Self-issued Information Card based on X.509 certificate

1. Service Provider initially binds the consumer’s self-issued Information Card to the online resource/account.
2. When attempting to access the protected resource, the Service Provider sends a message to the consumer’s computer, causing the consumer’s selector/active client to display the appropriate self-issued Information Card.
3. Consumer selects the Information Card and “unlocks” the card using a PIN or password.
4. A cryptographically-signed electronic message is returned to the Service Provider / Relying Party, affirming (or negating) that the authorized self-issued Information Card has been presented.

Definitions

• A Service Provider is any provider of an identity-dependent online service.  Examples of Service Providers include blogging services, Twitter, financial institutions, medical establishments, websites that provide credit reports and credit scores to consumers, online payment services, etc.

• An Identity is some set of identifiers (e.g., name, address, social security number, birthdate, nationality, etc.) about a person seeking an identity-dependent service that the Service Provider needs to know. These identifiers are a subset of the Personally Identifiable Information (PII) that can be associated with a consumer. 

• A Credential is something that is presented by a consumer to a Service Provider in order to claim an identity.  Examples include username or loginID, URL or email address, X.509 certificate, PII, driver’s license or passport (in the physical world).
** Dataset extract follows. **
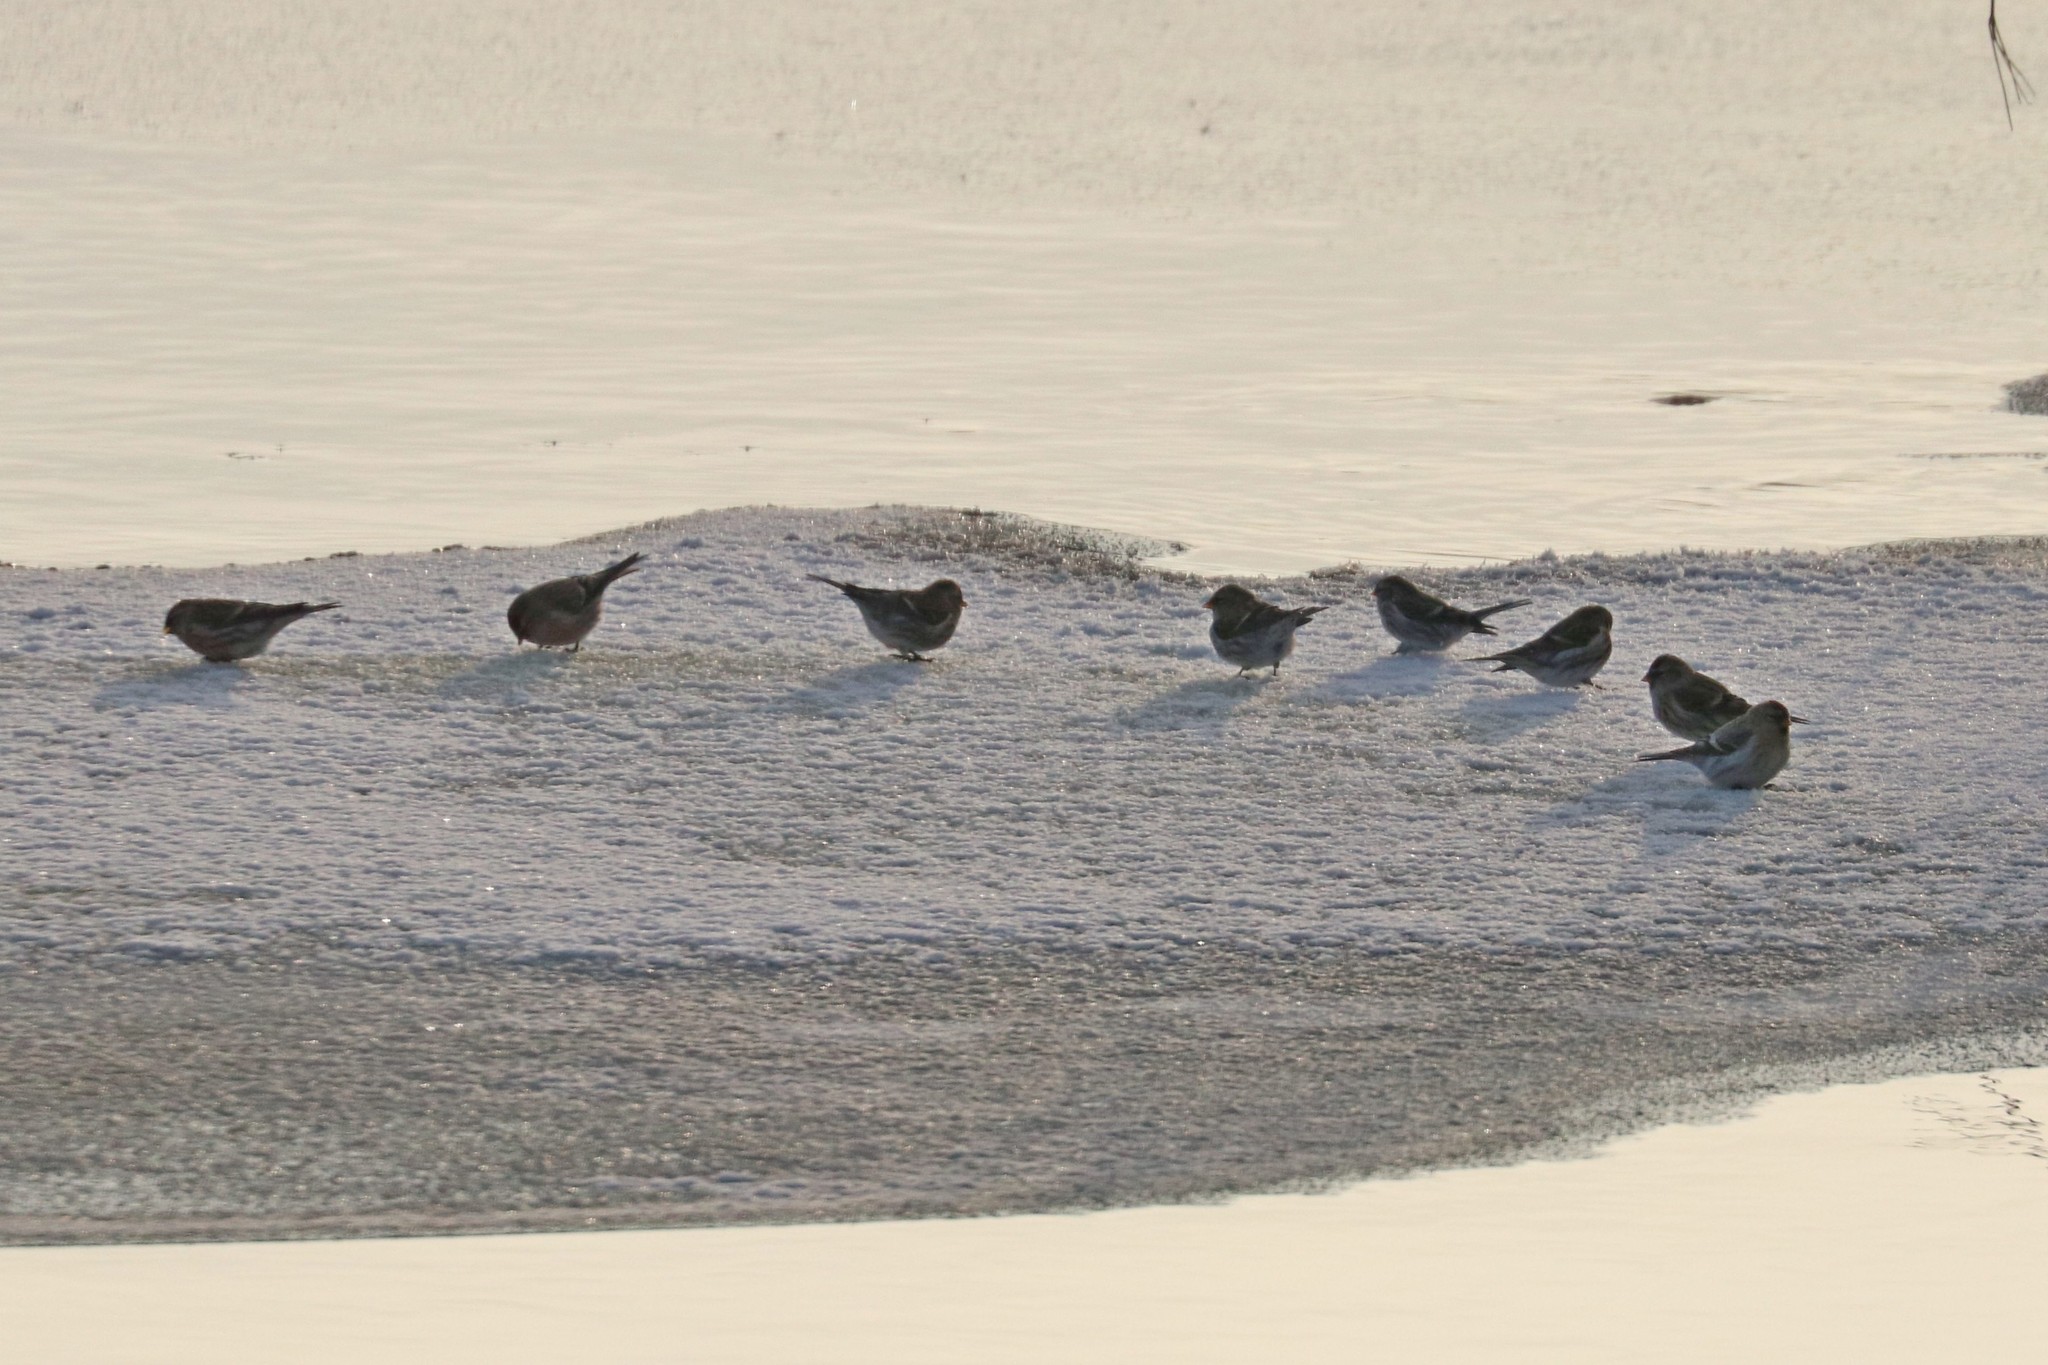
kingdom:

• A Token is something that a consumer uses to authenticate the identity claim made by the Credential, by demonstrating possession and control of the token according to a well-defined authentication protocol.   Examples include static password, PIN, X.509 private key, one-time password, biometric.

• An Identity Provider is an entity that:
  • Has verified the identity (or other personal attributes) of an individual consumer to a certain degree of assurance
  • Has issued to the consumer a credential (or managed Information Card) and token
  • Can issue an identity assertion/verified claim at a certain assurance level, containing an appropriate set of identifier or attribute values pertaining to the consumer, as a result of authentication of the consumer’s credential as specified by the authentication protocol.  

• An Information Card is a kind of electronic identity card; it represents a certain set of identifiers or attributes (called metadata) but does not contain specific values for those things.   Managed Information Cards are issued by an Identity Provider.  Self-issued Information Cards are created by the consumer. 

• OpenID is an open, decentralized standard for authenticating users to websites.

• A Selector or Active Client is a kind of electronic wallet that holds and displays Information Cards that can represent identity claims or OpenIDs.

• Assurance refers to the degree of certainty surrounding a claim of identity.  One such measure of assurance is specified by the Kantara Identity Assurance Framework and NIST Special Publication 800-83, Electronic Authentication Guideline.  We define “high assurance” as corresponding to Assurance Levels 3 and 4 as defined by these sources.

• A Relying Party is a Service Provider that relies on an authenticated Credential to establish the identity of a consumer who is seeking a service, or is seeking access to some resource. 

• A Relying Party decides to “trust” identity assertions/claims from a particular Identity Provider in several ways, including previously established bilateral agreements as well as determining that the Identity Provider conforms to a set of criteria specified by a formal identity assurance framework.

• An Identity Assurance Framework is a set of baseline policy requirements (criteria) and rules against which Service Providers / Relying Parties and Identity Providers establish uniform, interoperable, and trusted interactions with each other.  These interactions take the form of identity assertions about some consumer issued to a Service Provider / Relying Party by an Identity Provider trusted by the Service Provider / Relying Party.

• SAML, the Security Assertion Markup Language, provides for secure transmission of identity information across boundaries; i.e., it allows an Identity Provider to securely transmit an identity assertion to a Service Provider / Relying Party.